NB : En premier lieu, la qualité reste un critère absolu en matière de musique ordinairement placée sous le label de l'avant-garde. Sinon, cette dernière ne reste pas. Et le scandale n'est pas toujours là où on le situe. Voyez le Sacre du Printemps ; sa création houleuse reste dans toutes les mémoires, mais on oublie trop souvent que c'est la chorégraphie qui a choqué le public et que, dès les premières exécutions en concert, l'enthousiasme général a balayé toutes les restrictions initiales. Si cette partition est tout de suite entrée dans les mœurs, c'est parce que l'auditeur peut s'y retrouver, sans forcément s'identifier à la sensibilité du compositeur. L'important est que le compositeur croie en ce qu'il fait. Quand j'écris, je pense aux interprètes, mais surtout à ce que j'aimerais entendre. La nécessité d'écrire est liée au fait d'écouter… La musique que j'aimerais entendre n'existe pas. C'est même pour cela que j'ai créé Cantus Formus qui présente des compositeurs inscrits dans une certaine tradition contemporaine. Pour moi, l'œuvre existe déjà dans un certain au-delà de la pensée ; soit on l'accepte, soit on ne la termine pas. Il est, dans ma production, des pièces d'accès plus ou moins malaisé ; le Quatuor n°6, par exemple, est une pièce difficile, placée sous le sceau d'une évidente austérité. Cependant je n'ai opéré aucune mutation relativement à ce que j'entendais intérieurement, c'est une œuvre à prendre ou à laisser ; je n'ai pas cherché à faire, relativement à l'accueil du public, le moindre calcul.
RM : L'appétit de création est-il constant chez vous ? Dans quelle mesure coïncide-t-il avec les contraintes de la commande ?

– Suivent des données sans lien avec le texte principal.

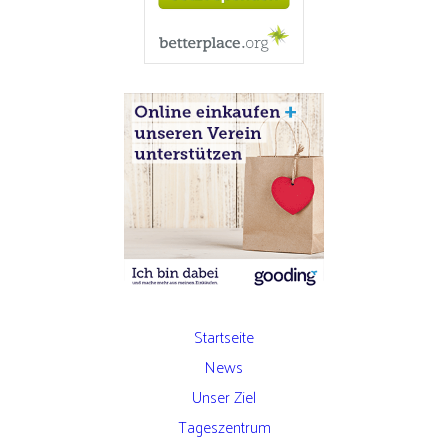
Startseite
News
Unser Ziel
Tageszentrum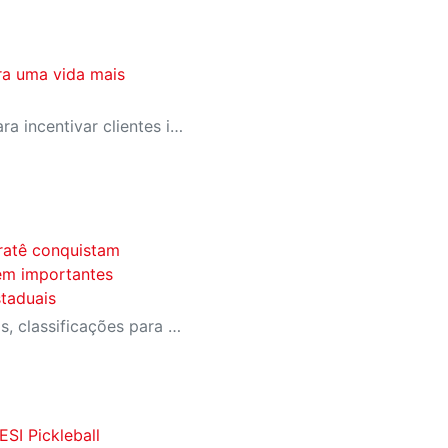
ra uma vida mais
SESI-SP lança campanha para incentivar clientes inativos a retomarem a prática de atividades físicas, esporte e lazer com benefícios exclusivos
ratê conquistam
 em importantes
taduais
Equipe conquistou medalhas, classificações para a fase final do Campeonato Brasileiro e importantes resultados em competições estaduais e nacionais.
SI Pickleball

NB : Il coïncide par nécessité. Si j'accepte une commande, c'est que je sais pouvoir réaliser quelque chose d'inédit. C'est finalement la commande qui suscite la création. Par exemple, lorsque j'avais 15 ans, j'ai écrit mon premier essai de quatuor. Puis à 18 ans, j'ai remanié mes essais, fait différentes versions d'un même quatuor : ainsi suis-je entré au Conservatoire avec une première version pour en sortir avec une seconde !

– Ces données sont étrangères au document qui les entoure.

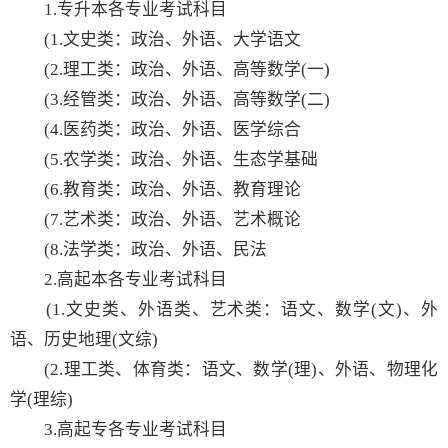
1.专升本各专业考试科目
(1.文史类：政治、外语、大学语文
(2.理工类：政治、外语、高等数学(一)
(3.经管类：政治、外语、高等数学(二)
(4.医药类：政治、外语、医学综合
(5.农学类：政治、外语、生态学基础
(6.教育类：政治、外语、教育理论
(7.艺术类：政治、外语、艺术概论
(8.法学类：政治、外语、民法
2.高起本各专业考试科目
(1.文史类、外语类、艺术类：语文、数学(文)、外
语、历史地理(文综)
(2.理工类、体育类：语文、数学(理)、外语、物理化
学(理综)
3.高起专各专业考试科目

RM : Vous enseignez l'orchestration au conservatoire de Genève. Vous arrive-t-il de craindre que l'enseignant finisse par influer sur le compositeur ?
NB : Ça me fait très peur, je me sens observé et, à l'occasion, je deviens mon propre professeur. J'ai dans ma classe les élèves de composition de direction d'orchestre et de chœur. Cependant, pour moi qui ai commencé à orchestrer très jeune, dès l'âge de 16 ans et demi, le fait d'enseigner a ceci de positif qu'il m'oblige à formuler et à théoriser des gestes musicaux qui relevaient jusque là du seul instinct créateur.
RM : Existe-t-il actuellement une voie nouvelle sur laquelle vous auriez envie de vous engager ?
NB : Je sens que le moment est venu pour moi d'écrire un opéra. Deux projets sont en vue, et j'ai le ferme espoir de les voir aboutir.